The premiere performance of the 1st symphony was conducted by Balakirev in 1881 and the audience was quite surprised to see a sixteen year old teenage boy in school uniform taking the bow as the composer. Even more surprising is that this was his fifth work! Many years ago I had the opportunity to listen to it on a Vox/Turnabout recording and I immediately took a liking to it as well as the other recordings of this fine composer. Many feel that he has taken a back seat to Tchaikovsky, Rimsky-Korsakov, and Rachmaninoff but I put him on an equal footing with those mentioned. His 1st Symphony is on the same maturity level as those I spoke of and while I won’t put him in the same category as the Classic Symphony of Prokofiev or the extraordinary Shostakovich 1st it is still one that I return to listening to on a somewhat regular basis. As a result of this work and ones by Rimsky-Korsakov Mitrofan Belyayev began his publishing career enabling Russian composers to benefit from international copyright agreements.

While one can hear the influences of other composers especially Borodin and Balakirev the young Glazunov was also establishing his own sound. The first movement, an Allegro starts the symphony off on a very upbeat happy note. The happy C major key takes front and center and one immediately can hear the maturity from such a young composer. The Scherzo is very bright and this is one movement where I could definitely hear the influence of Borodin. It is short but well developed. The Adagio theme, a Slavic melody is introduced by the bassoon and clarinet in a somber funeral like pace. E minor is the key and the horn and clarinet offer moments of reflection along with the sadness of the bassoon throughout the movement. The Finale is back to an Allegro with lots of interplay between strings, brass, and the reed section. It too offers a Slavic theme making the name Slavyanskaya quite appropriate.

The Moscow Symphony under the direction of Alexander Anissimov do an adequate job and the Naxos recording offers value as well as a good digital naturally recorded sound. I found the 4th movement to be flat and uninspired when compared to other recordings.

The Svetlanov recording is part of a six CD set (#41) from Warner Classics and while the recording is a bit on the bright side the Russian State Symphony Orchestra conducted by Svetlanov gives a vivacious performance. You can feel the energy.
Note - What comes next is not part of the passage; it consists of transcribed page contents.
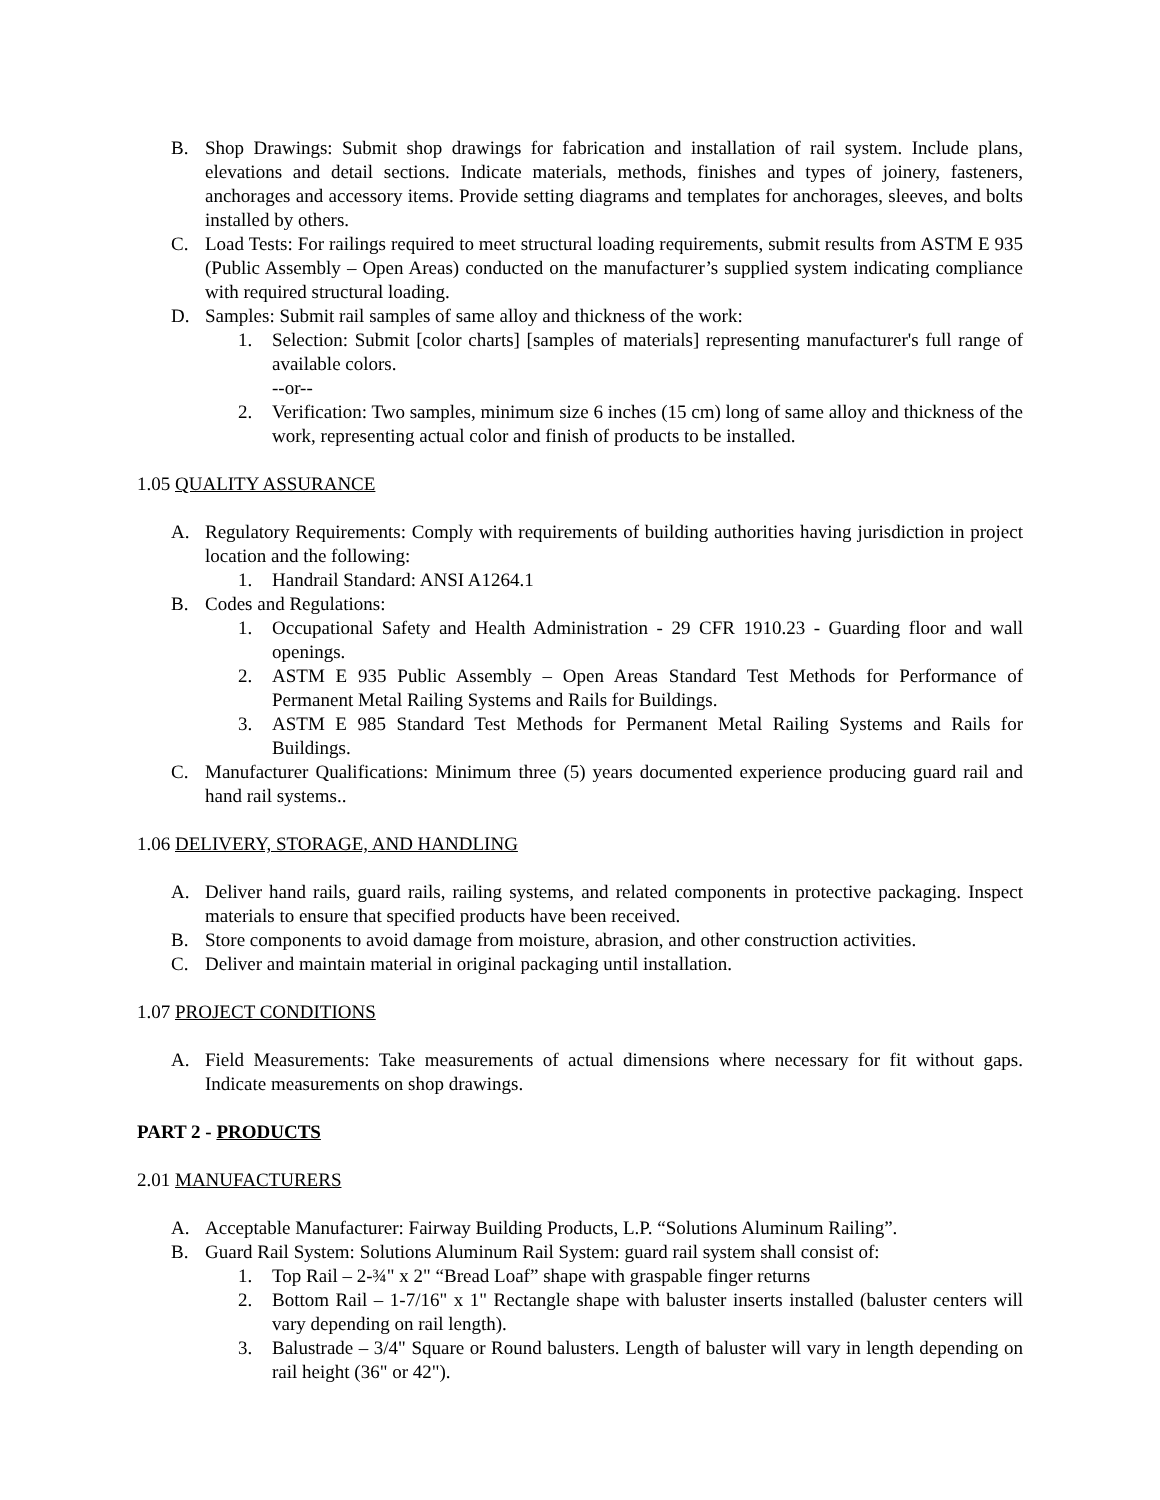B. Shop Drawings: Submit shop drawings for fabrication and installation of rail system. Include plans, elevations and detail sections. Indicate materials, methods, finishes and types of joinery, fasteners, anchorages and accessory items. Provide setting diagrams and templates for anchorages, sleeves, and bolts installed by others.
C. Load Tests: For railings required to meet structural loading requirements, submit results from ASTM E 935 (Public Assembly – Open Areas) conducted on the manufacturer’s supplied system indicating compliance with required structural loading.
D. Samples: Submit rail samples of same alloy and thickness of the work:
1. Selection: Submit [color charts] [samples of materials] representing manufacturer's full range of available colors.
--or--
2. Verification: Two samples, minimum size 6 inches (15 cm) long of same alloy and thickness of the work, representing actual color and finish of products to be installed.
1.05 QUALITY ASSURANCE
A. Regulatory Requirements: Comply with requirements of building authorities having jurisdiction in project location and the following:
1. Handrail Standard: ANSI A1264.1
B. Codes and Regulations:
1. Occupational Safety and Health Administration - 29 CFR 1910.23 - Guarding floor and wall openings.
2. ASTM E 935 Public Assembly – Open Areas Standard Test Methods for Performance of Permanent Metal Railing Systems and Rails for Buildings.
3. ASTM E 985 Standard Test Methods for Permanent Metal Railing Systems and Rails for Buildings.
C. Manufacturer Qualifications: Minimum three (5) years documented experience producing guard rail and hand rail systems..
1.06 DELIVERY, STORAGE, AND HANDLING
A. Deliver hand rails, guard rails, railing systems, and related components in protective packaging. Inspect materials to ensure that specified products have been received.
B. Store components to avoid damage from moisture, abrasion, and other construction activities.
C. Deliver and maintain material in original packaging until installation.
1.07 PROJECT CONDITIONS
A. Field Measurements: Take measurements of actual dimensions where necessary for fit without gaps. Indicate measurements on shop drawings.
PART 2 - PRODUCTS
2.01 MANUFACTURERS
A. Acceptable Manufacturer: Fairway Building Products, L.P. “Solutions Aluminum Railing”.
B. Guard Rail System: Solutions Aluminum Rail System: guard rail system shall consist of:
1. Top Rail – 2-¾" x 2" “Bread Loaf” shape with graspable finger returns
2. Bottom Rail – 1-7/16" x 1" Rectangle shape with baluster inserts installed (baluster centers will vary depending on rail length).
3. Balustrade – 3/4" Square or Round balusters. Length of baluster will vary in length depending on rail height (36" or 42").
As this part of a six CD set you’ll have to want all of the symphonies.

Naxos 8.553561 or Warner Classics #41

Track Listing:

1….Allegro (11:07)

2….Scherzo: Allegro (4:51)

3….Adagio (9:24)

4….Finale Allegro (9:58)

Total Time is 35:32

 

The older recording on the Vox Box( CDX 5118) came from a 1979 recording on the Melodiya label with Vladimir Fedoseyev conducting the USSR TV & Large Symphony Orchestra. It doesn’t benefit from being recorded digitally and the overall sound quality suffers as a result. It has a shrill and is on the bright side with little bass to compensate for it. There is some glitch where it hesitates before starting. Like it wants to cough and then gets going. It is very brief but annoying at the beginning of the first movement. There is a tonal change a few seconds later where it becomes muddy and then reverts back. While I can feel the enthusiasm of the orchestra I found the Adagio to be rushed (7:49 compared to 11:23 for the Svetlanov), too much treble and not spacious at all with very tight recording. It was like listening to two completely different works with the same main theme. Can’t recommend this recording at all.